From Publishers Weekly
Going down smooth and easy, the ninth Nick Polo adventure (following Vintage Polo, 1993) begins when a street person named Scratchy asks the San Francisco PI to check out three license plate numbers. Soon Scratchy is killed in a suspicious hit-and-run accident, leaving behind a lot of cash and a near-perfect fake Rolex watch. The license plates lead Polo to a member of the city's board of supervisors, a powerful Chinatown gangster and an ex-CIA agent whom Polo knows from his days on the police force. It's pretty clear that Scratchy died because he stumbled across some kind of smuggling operation-and that Polo will tie together the three suspects into a tidy little bundle. Nonetheless Kennealy keeps a firm grip on his readers with a smart pace and a light, intelligent tone that's never cute. We're also treated to intriguing lore about investigative procedures in the electronic age, scenic and historic bits and a lively background romance.

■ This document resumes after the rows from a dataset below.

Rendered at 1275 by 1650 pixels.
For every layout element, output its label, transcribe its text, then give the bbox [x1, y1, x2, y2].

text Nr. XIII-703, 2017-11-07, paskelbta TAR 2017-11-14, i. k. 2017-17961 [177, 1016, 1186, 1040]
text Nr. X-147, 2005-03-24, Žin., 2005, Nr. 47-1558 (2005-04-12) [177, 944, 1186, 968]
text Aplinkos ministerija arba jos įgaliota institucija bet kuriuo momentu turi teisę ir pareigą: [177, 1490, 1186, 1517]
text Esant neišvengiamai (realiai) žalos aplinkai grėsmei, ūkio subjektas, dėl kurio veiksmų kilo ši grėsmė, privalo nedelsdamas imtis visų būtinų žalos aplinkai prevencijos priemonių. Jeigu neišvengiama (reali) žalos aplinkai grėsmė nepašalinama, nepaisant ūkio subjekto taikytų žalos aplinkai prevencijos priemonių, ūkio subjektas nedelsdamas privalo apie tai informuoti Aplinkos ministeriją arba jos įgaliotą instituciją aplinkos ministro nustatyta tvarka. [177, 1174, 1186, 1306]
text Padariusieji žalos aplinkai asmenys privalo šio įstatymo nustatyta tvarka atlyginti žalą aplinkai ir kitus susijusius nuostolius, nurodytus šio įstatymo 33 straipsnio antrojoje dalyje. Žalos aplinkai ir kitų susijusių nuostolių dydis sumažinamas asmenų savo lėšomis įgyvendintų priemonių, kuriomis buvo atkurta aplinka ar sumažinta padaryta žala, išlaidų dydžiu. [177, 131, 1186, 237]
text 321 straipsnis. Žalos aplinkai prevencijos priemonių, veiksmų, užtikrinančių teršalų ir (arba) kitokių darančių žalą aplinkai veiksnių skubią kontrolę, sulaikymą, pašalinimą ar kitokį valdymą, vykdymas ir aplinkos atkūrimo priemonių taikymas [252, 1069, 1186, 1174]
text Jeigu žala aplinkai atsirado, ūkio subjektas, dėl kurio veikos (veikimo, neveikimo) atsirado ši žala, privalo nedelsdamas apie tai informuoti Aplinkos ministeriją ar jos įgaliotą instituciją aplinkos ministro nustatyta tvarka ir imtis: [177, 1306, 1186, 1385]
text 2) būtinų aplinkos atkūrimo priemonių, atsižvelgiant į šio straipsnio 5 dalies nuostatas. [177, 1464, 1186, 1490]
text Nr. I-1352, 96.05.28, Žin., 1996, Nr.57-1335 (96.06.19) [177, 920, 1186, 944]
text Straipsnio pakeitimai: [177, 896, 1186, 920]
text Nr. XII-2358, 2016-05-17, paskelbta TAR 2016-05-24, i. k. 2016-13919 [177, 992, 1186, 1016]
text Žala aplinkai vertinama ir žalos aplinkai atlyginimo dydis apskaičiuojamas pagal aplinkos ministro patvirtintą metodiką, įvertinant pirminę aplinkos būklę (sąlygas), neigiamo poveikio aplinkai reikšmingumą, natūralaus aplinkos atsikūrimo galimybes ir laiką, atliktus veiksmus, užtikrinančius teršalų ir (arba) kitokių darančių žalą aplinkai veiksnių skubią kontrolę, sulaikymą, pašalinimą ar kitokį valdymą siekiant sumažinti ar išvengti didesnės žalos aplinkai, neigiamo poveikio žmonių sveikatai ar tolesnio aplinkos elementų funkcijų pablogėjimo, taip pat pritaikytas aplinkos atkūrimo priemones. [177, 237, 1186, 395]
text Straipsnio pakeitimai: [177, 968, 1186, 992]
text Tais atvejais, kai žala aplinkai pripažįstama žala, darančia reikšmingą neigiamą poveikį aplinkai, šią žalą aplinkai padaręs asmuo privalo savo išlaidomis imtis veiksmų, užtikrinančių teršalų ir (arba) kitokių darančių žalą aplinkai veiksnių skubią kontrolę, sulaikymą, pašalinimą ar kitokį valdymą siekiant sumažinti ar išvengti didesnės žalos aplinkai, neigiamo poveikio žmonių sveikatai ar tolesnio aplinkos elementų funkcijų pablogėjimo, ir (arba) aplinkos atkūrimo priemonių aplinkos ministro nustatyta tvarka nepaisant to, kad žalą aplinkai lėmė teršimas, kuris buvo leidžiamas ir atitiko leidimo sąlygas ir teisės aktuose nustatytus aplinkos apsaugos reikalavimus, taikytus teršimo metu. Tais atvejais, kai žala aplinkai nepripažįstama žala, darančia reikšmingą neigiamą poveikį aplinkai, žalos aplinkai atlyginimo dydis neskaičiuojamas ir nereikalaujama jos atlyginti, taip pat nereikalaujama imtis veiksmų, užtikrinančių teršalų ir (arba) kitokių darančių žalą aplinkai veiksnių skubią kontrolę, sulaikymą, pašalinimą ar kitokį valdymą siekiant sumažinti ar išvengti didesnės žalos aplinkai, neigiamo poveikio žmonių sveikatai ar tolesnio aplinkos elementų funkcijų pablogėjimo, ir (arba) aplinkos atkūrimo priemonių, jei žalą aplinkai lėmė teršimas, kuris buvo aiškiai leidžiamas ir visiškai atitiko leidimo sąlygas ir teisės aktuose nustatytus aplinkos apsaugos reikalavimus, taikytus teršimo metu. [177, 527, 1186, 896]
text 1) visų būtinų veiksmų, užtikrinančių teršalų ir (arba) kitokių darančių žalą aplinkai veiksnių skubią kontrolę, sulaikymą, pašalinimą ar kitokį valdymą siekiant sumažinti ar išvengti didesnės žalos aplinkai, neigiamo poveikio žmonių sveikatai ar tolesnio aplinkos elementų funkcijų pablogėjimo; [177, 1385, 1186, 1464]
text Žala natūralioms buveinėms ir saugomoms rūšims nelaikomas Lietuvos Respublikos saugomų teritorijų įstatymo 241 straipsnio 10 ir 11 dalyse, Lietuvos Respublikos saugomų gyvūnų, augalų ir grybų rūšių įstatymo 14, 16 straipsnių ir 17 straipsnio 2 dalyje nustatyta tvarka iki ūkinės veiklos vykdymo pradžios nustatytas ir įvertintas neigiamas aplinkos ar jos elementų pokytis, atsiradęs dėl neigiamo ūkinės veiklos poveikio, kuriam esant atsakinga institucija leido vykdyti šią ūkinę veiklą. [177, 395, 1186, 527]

Copyright 1994 Reed Business Information, Inc.
From Booklist
Scratchy, a San Francisco streetperson, asks private eye Nick Polo to run a license plate for him, contending that the car's owner is an especially generous supporter of his panhandling enterprise. It's good business, after all, to know your best customers by name. Polo, who volunteers at a soup kitchen Scratchy frequents, is skeptical but complies. Before he can relay the message to his client, Scratchy is dead, the victim of a hit-and-run driver. The plate Scratchy gave Polo traced to one Henry Lee, the Chinatown godfather, prompting the sleuth to keep poking around. When an arsonist torches Polo's home and nearly kills Mrs. Damonte, Polo's tenant and surrogate grandmother, it's obvious Scratchy's death was no accident. The ninth Polo mystery is a typically solid entry in the series--well written, plausible, and featuring, in Mrs. Damonte, one of the most enjoyable supporting characters in the genre. Kennealy is a real-life private eye so the details of surveillance and information gathering lend credibility to his mazelike plots.